Change of perspective: External expertise

What role will plastics play in the mobility of the future?

The general trend in the automotive industry is toward electronic vehicle concepts and autonomous driving. In production, the question of the service life of materials is playing an increasingly important role. Plastics offer great potential here through recycling and refurbishment. An example: New cars are “fresh” for the first 20,000 kilometers and are passed on after about ten years. At 200,000 kilometers, the vehicle has usually reached the end of its service life because certain components no longer function. However, many others would still be usable. Today, individual body parts made of plastic are already being replaced, but there is still a lot of room for improvement. Modular concepts with a focus on recycling could significantly extend the life cycle of vehicles. The replaced parts then re-enter the recycling cycle instead of ending up in the scrap yard.

Plastics are not only recyclable, but also particularly light. Where does this pay off?

In combustion engine vehicles, less weight means lower fuel consumption. In recuperative electric vehicles (i.e., the process of energy recovery through braking), the weight of a vehicle is secondary, and on the railways, a certain weight is even required for safety reasons. However, the situation is different for small autonomous rail vehicles on isolated branch lines. At DLR, we have developed an innovative concept for such vehicles in the form of the NGT-TAXI. Because these autonomous vehicles operate in isolated mode, they do not need to be as shock-resistant as other vehicles, which makes lightweight plastic parts interesting for their production. It would even be conceivable to produce entire vehicles or bus stops using 3D printers. Then there would be no more broken glass panes. Perhaps plastic railway sleepers will also become more widespread, as wood can no longer be preserved with tar or bitumen for environmental reasons.

Where would plastics prove to be a more sensible option?

There are opportunities to make greater use of plastics in the interior design of public transport such as buses and trains, but also in cars and taxis. This is because people attach particular importance to hygiene in these areas. For example, we are seeing a trend towards easily washable hard-shell seats instead of wooden seats or seats with fabric surfaces. Plastic handrails would also be cleaner and safer than metal ones. The material gives way, so you don't get dents so quickly. I don't know whether the ecological balance of plastic is better than that of wood or metal. But it is certain that recycling improves it. Especially with intensive use, such as in public transport, it is worth switching to plastic components – if they are sorted by type and easy to recycle.
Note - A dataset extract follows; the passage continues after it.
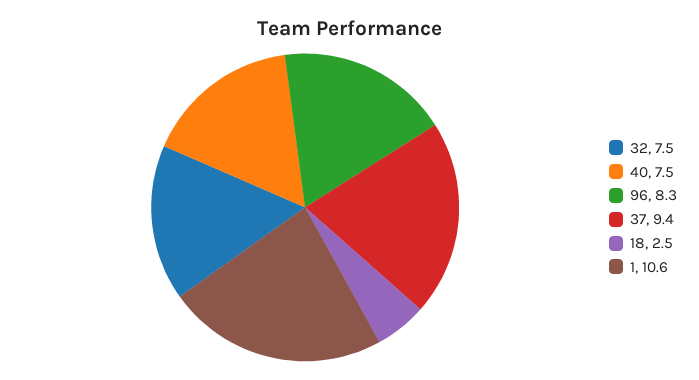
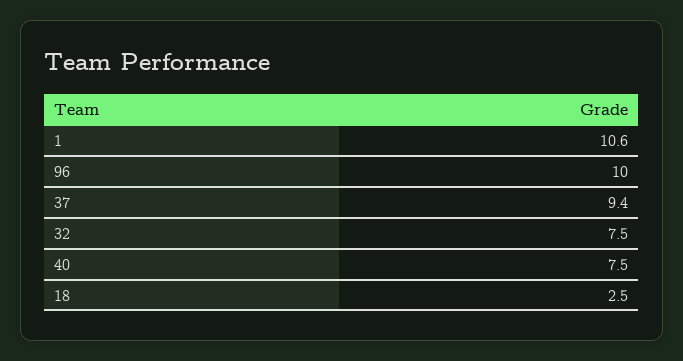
96: 8.3 -> 10

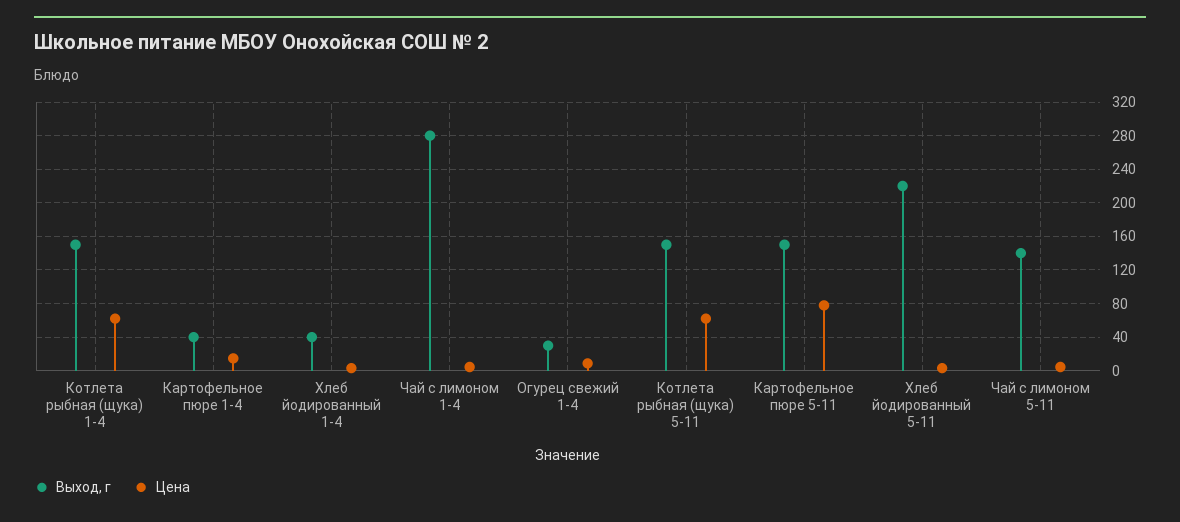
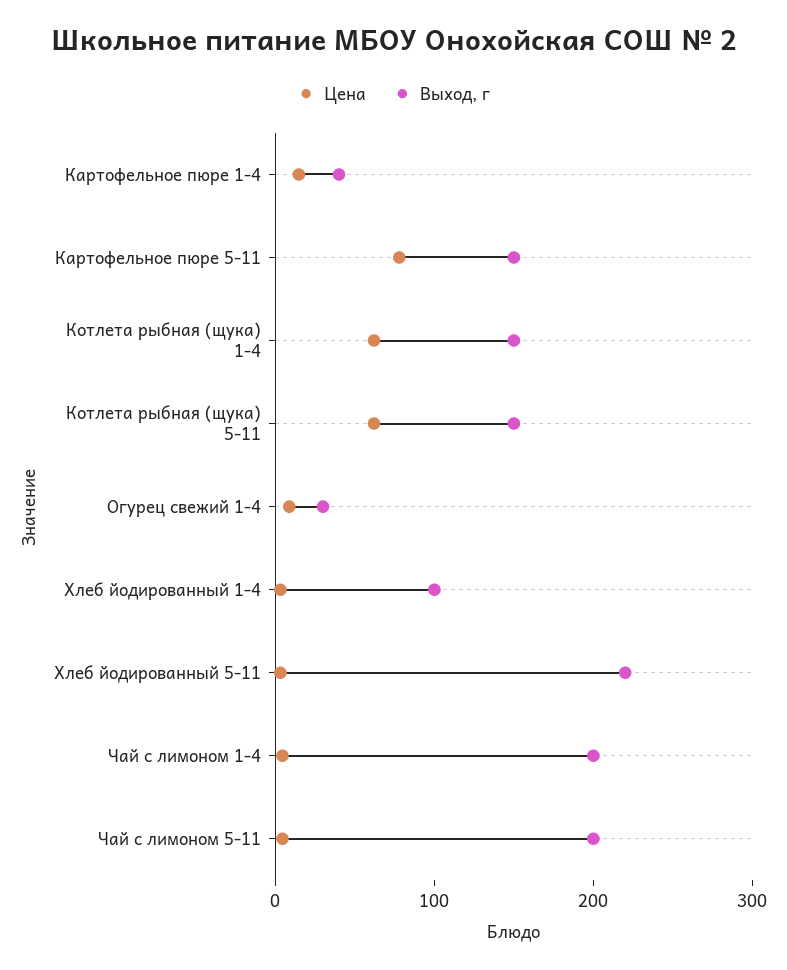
Выход, г, Хлеб йодированный 1-4: 40 -> 100
Выход, г, Чай с лимоном 1-4: 280 -> 200
Выход, г, Чай с лимоном 5-11: 140 -> 200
What about autonomous driving?

So-called automatically driving on-demand vehicles are already on the road in San Francisco and some cities in China. These electric robot taxis are significantly cheaper than conventional taxis in the long term and can operate 24 hours a day. They are therefore used intensively – by many people. Hygiene therefore plays an important role here, as it does in other forms of public transport. Even more important, however, is their service life, which brings us back to the topic of refurbishment and plastic as an optimal recycling material.

What potential do you see in the movement of goods?

Why do sea freight containers have to be made of metal and packages of cardboard when it would also be feasible to use a clever box-in-box principle made of recycled plastic? They are stackable, well insulated against heat, and waterproof. Such a system could bring many advantages in terms of logistical handling – and reduce waste at the same time. The first start-ups, such as reBOX from Berlin, are introducing reusable shipping with plastic boxes in practice. Of course, it also involves some effort. The return system has to be operated, collection points are needed, etc. Although ecologically sensible, the solution has not yet reached the market.